Notably, yet perhaps unsurprisingly, concerns over the validity of the video held by Indian officials who described it as ‘forged and doctored’ and representing ‘an internal game within the Pakistani establishment’, did not figure in the Pakistani newspaper reports though many websites noted by Wednesday evening that India had officially cast doubts on the confession.
Asian News InternationaI has reported that for Pakistan, the focus is on Iran, not India. The outlet has quoted the Director of Gilgit Baltistan National Congress, Senge Hasnan Sering, saying that it is not an issue of India but ‘an issue of how Pakistan is adjusting itself between Saudi Arabia and Iran’s developing strategic conflict’. Sering has said that capturing a RAW agent is a way to ‘embarrass’ Iran and ‘build pressure’ at a time when Pakistan ‘has to choose a side between Saudi Arabia and Iran’.
In an article covering the meeting between the Pakistani Chief of the Army Staff, General Raheel Sharif and the Iranian President Hassan Rouhani on the 28th March, the Sri Lanka Guardian has reported that the topic of the alleged Indian spy was not discussed.
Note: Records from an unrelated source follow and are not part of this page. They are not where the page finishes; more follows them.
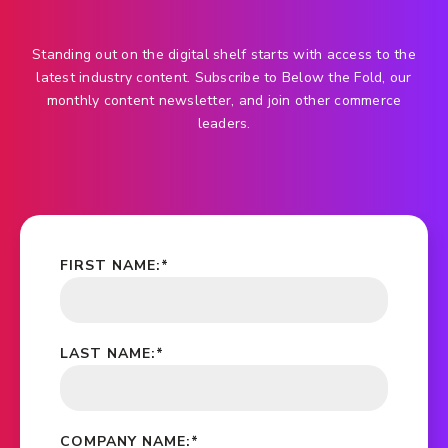
Standing out on the digital shelf starts with access to the
latest industry content. Subscribe to Below the Fold, our
monthly content newsletter, and join other commerce
leaders.
FIRST NAME:
*
LAST NAME:
*
COMPANY NAME:
*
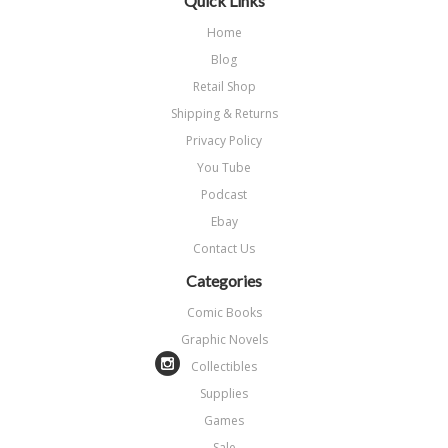
Quick Links
Home
Blog
Retail Shop
Shipping & Returns
Privacy Policy
You Tube
Podcast
Ebay
Contact Us
Categories
Comic Books
Graphic Novels
Collectibles
Supplies
Games
Sale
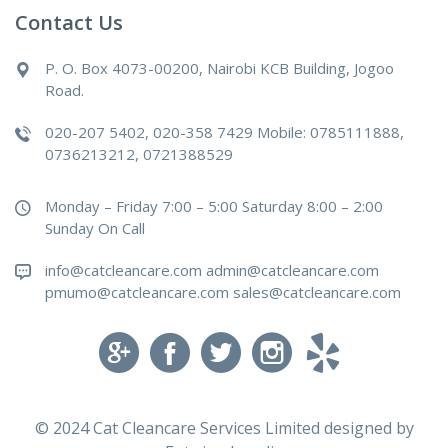
Contact Us
P. O. Box 4073-00200, Nairobi KCB Building, Jogoo
Road.
020-207 5402, 020-358 7429 Mobile: 0785111888,
0736213212, 0721388529
Monday – Friday 7:00 – 5:00 Saturday 8:00 – 2:00
Sunday On Call
info@catcleancare.com admin@catcleancare.com
pmumo@catcleancare.com sales@catcleancare.com
© 2024 Cat Cleancare Services Limited designed by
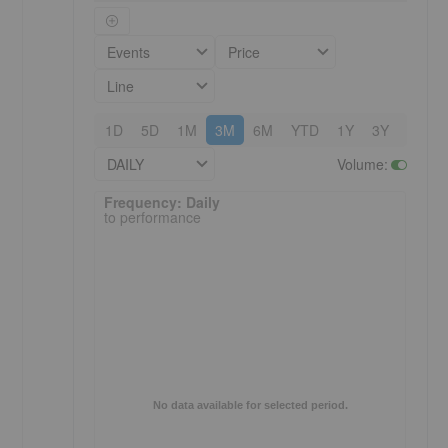
Events
Price
Line
1D
5D
1M
3M
6M
YTD
1Y
3Y
5Y
DAILY
Volume
:
Frequency: Daily. to performance.
Frequency: Daily
to performance
No data available for selected period.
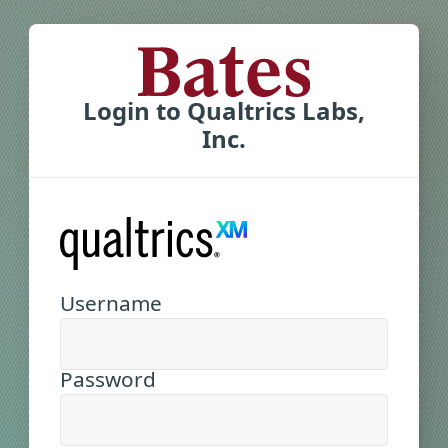
Login to Qualtrics Labs,
Inc.
Username
Password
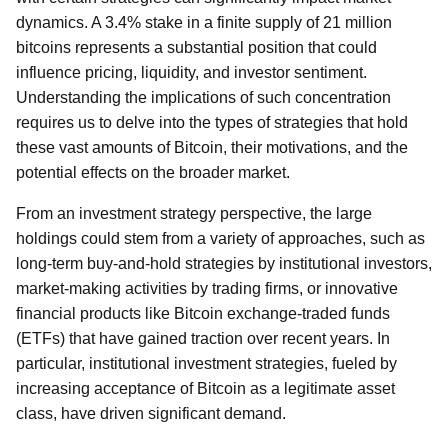
dynamics. A 3.4% stake in a finite supply of 21 million
bitcoins represents a substantial position that could
influence pricing, liquidity, and investor sentiment.
Understanding the implications of such concentration
requires us to delve into the types of strategies that hold
these vast amounts of Bitcoin, their motivations, and the
potential effects on the broader market.
From an investment strategy perspective, the large
holdings could stem from a variety of approaches, such as
long-term buy-and-hold strategies by institutional investors,
market-making activities by trading firms, or innovative
financial products like Bitcoin exchange-traded funds
(ETFs) that have gained traction over recent years. In
particular, institutional investment strategies, fueled by
increasing acceptance of Bitcoin as a legitimate asset
class, have driven significant demand.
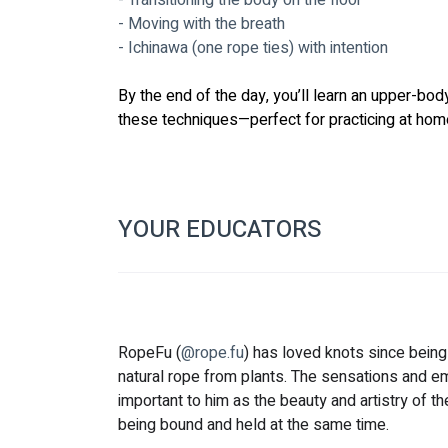
- Transitioning the body on the floor
- Moving with the breath
- Ichinawa (one rope ties) with intention
By the end of the day, you’ll learn an upper-bod
these techniques—perfect for practicing at home
YOUR EDUCATORS
RopeFu (
@rope.fu
) has loved knots since bein
natural rope from plants. The sensations and em
important to him as the beauty and artistry of th
being bound and held at the same time.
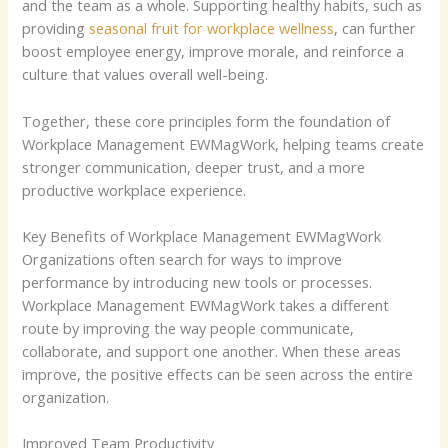
and the team as a whole.
Supporting healthy habits, such as
providing
seasonal fruit for workplace wellness
, can further
boost employee energy, improve morale, and reinforce a
culture that values overall well-being.
Together, these core principles form the foundation of
Workplace Management EWMagWork, helping teams create
stronger communication, deeper trust, and a more
productive workplace experience.
Key Benefits of Workplace Management EWMagWork
Organizations often search for ways to improve
performance by introducing new tools or processes.
Workplace Management EWMagWork takes a different
route by improving the way people communicate,
collaborate, and support one another. When these areas
improve, the positive effects can be seen across the entire
organization.
Improved Team Productivity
Rouhani is quoted saying, “The rumours start swirling whenever we come closer to Pakistan”. Although General Sharif requested that the Iranian President restrain the Indian Research and Analysis Wing (RAW) from using Iranian soil against Pakistan, Rouhani insisted that Tehran enjoyed brotherly relations with both Pakistan and India but cooperation with Pakistan ‘would benefit the entire region’.
Coverage in the Bangladeshi media has been sparse, with the Daily Star running a brief but balanced online article covering accusations, denials and concerns of the parties involved, most likely owing to the few concrete details available at present.
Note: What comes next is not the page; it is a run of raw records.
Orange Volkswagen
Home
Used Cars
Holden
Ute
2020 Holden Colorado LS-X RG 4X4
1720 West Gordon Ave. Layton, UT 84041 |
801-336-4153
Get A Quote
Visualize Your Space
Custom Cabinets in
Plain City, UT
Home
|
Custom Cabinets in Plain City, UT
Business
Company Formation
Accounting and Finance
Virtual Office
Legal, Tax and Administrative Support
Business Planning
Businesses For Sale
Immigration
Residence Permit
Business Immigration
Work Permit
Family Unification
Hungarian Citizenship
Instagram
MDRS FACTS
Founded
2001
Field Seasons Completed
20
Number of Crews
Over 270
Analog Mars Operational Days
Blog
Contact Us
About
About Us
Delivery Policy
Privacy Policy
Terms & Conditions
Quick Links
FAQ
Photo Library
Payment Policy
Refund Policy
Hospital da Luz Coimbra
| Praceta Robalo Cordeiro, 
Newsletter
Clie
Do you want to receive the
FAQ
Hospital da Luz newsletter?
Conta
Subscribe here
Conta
Western media coverage has been limited on the topic at the time of writing with searches on the websites of most major newspapers failing to return results on the issue.
The New York Times published an article on Tuesday covering the press conference given by the Pakistani military spokesman, Lt. Gen Asim Saleem Bajwa, where the confessional video of Kulbhushan Yadav was shown. Extensive coverage is given to the accusations levelled by the Pakistani authorities but only one short sentence covers the Indian response: ‘India has denied that Mr. Yadav is an intelligence operative.’ No mention is made of the doubts surrounding the validity of the confession and the Indian government’s accusations of ‘tutoring’. The article also highlighted the ‘notable timing’ of the release of the video on the same day that Pakistani investigators were given access to Pathankot, but the matter is not explored further.
On the other hand, the BBC has run the story with the headline ‘Delhi denies arrest of ‘Indian spy’ in Pakistan’. The article covers both the claims made by Pakistan authorities on Tuesday and the concern of the Indian foreign ministry that, despite requests, India has not been given consular access to an Indian national under detention in a foreign country, as is the accepted international practice.